This set of text tools handles the everyday developer and writer tasks — Base64 encoding and decoding, generating hashes, testing regular expressions, and transforming text. It is a quick utility belt for working with strings without reaching for the command line.
Encoding, hashing and regex
Base64 encoding turns binary or text into an ASCII-safe string for embedding in data URLs, config, or emails, and decodes it back again — note it is encoding, not encryption, so it provides no secrecy. Hash functions produce a fixed-length fingerprint of input that is useful for checksums and verifying data integrity. Regular-expression testing lets you build and check a pattern against sample text, seeing what it matches before you use it in code.
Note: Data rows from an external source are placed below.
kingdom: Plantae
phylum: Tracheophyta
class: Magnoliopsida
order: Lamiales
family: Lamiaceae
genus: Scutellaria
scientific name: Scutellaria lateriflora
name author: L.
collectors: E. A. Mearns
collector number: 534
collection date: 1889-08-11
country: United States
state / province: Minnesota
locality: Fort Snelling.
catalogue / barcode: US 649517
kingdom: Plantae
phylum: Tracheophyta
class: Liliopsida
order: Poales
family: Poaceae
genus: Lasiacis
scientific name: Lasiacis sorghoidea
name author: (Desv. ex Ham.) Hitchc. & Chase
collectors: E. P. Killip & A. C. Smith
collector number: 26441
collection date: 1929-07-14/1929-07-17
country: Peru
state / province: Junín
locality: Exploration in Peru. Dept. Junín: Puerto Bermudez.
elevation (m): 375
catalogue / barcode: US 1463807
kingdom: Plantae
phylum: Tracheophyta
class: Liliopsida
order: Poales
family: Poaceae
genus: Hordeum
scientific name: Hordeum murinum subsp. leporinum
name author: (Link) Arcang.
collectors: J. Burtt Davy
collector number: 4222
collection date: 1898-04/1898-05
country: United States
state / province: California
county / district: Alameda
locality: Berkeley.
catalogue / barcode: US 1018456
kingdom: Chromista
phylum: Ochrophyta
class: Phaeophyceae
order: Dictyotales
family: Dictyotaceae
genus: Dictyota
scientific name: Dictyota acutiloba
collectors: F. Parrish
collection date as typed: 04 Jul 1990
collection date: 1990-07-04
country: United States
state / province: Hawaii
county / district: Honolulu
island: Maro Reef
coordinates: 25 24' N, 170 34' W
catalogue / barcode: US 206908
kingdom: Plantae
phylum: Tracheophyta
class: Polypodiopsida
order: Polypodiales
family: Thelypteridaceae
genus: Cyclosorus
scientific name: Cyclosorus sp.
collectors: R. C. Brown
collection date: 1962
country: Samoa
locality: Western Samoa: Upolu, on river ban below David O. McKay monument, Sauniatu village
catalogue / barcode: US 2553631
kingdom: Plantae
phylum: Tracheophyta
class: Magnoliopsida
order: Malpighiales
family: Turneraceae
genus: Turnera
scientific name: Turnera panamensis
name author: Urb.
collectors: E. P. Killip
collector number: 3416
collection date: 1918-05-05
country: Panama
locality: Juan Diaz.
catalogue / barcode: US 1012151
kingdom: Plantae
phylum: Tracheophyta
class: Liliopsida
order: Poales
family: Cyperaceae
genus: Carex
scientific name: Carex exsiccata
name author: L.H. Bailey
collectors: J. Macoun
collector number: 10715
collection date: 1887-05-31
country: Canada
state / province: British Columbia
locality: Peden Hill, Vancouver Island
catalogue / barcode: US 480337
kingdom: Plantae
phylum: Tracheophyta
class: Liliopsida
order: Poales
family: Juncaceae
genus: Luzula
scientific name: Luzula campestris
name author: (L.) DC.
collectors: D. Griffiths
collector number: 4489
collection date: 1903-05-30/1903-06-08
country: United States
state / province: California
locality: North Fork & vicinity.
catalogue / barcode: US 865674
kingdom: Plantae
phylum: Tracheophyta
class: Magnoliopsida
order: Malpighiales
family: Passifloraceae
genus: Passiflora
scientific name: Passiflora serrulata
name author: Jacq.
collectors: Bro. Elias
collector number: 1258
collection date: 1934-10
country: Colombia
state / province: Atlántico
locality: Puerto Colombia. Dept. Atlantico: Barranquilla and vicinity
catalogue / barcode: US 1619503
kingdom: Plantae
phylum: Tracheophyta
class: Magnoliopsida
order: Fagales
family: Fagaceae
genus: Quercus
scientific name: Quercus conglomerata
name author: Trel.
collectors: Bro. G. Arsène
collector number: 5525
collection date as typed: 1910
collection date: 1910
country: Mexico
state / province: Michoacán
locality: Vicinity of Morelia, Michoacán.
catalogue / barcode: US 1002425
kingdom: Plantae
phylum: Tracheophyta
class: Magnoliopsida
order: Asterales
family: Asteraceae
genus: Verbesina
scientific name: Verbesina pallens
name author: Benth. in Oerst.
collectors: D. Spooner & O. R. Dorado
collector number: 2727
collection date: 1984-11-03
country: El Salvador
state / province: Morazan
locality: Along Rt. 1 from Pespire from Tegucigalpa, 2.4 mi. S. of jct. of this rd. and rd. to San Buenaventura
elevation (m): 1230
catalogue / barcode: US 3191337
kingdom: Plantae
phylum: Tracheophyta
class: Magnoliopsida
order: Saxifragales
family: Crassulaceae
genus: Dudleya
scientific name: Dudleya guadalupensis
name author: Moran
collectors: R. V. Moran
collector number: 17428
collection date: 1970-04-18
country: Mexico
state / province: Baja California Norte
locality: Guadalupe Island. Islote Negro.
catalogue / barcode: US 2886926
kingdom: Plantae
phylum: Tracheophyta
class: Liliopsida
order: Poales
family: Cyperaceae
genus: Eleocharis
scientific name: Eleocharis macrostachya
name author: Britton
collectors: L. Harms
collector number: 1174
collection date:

Each of these is something developers do constantly but awkwardly by hand. Having them in one place — paste in, get the result — saves context-switching and the small errors that creep into manual encoding or an untested regex.
Practical uses
Decode a Base64 token to inspect it, hash a file's contents to confirm a download, prototype a regex to extract fields from log lines, or transform a block of text. Because the work happens in your browser, it is a fast scratchpad for the string manipulation that surrounds real development and writing tasks.
Encoding the word 'Hello' to Base64.
- Take the bytes of 'Hello'.
- Group and map them to the Base64 alphabet.
- Result: SGVsbG8=.
'Hello' encodes to the Base64 string SGVsbG8=, which decodes straight back.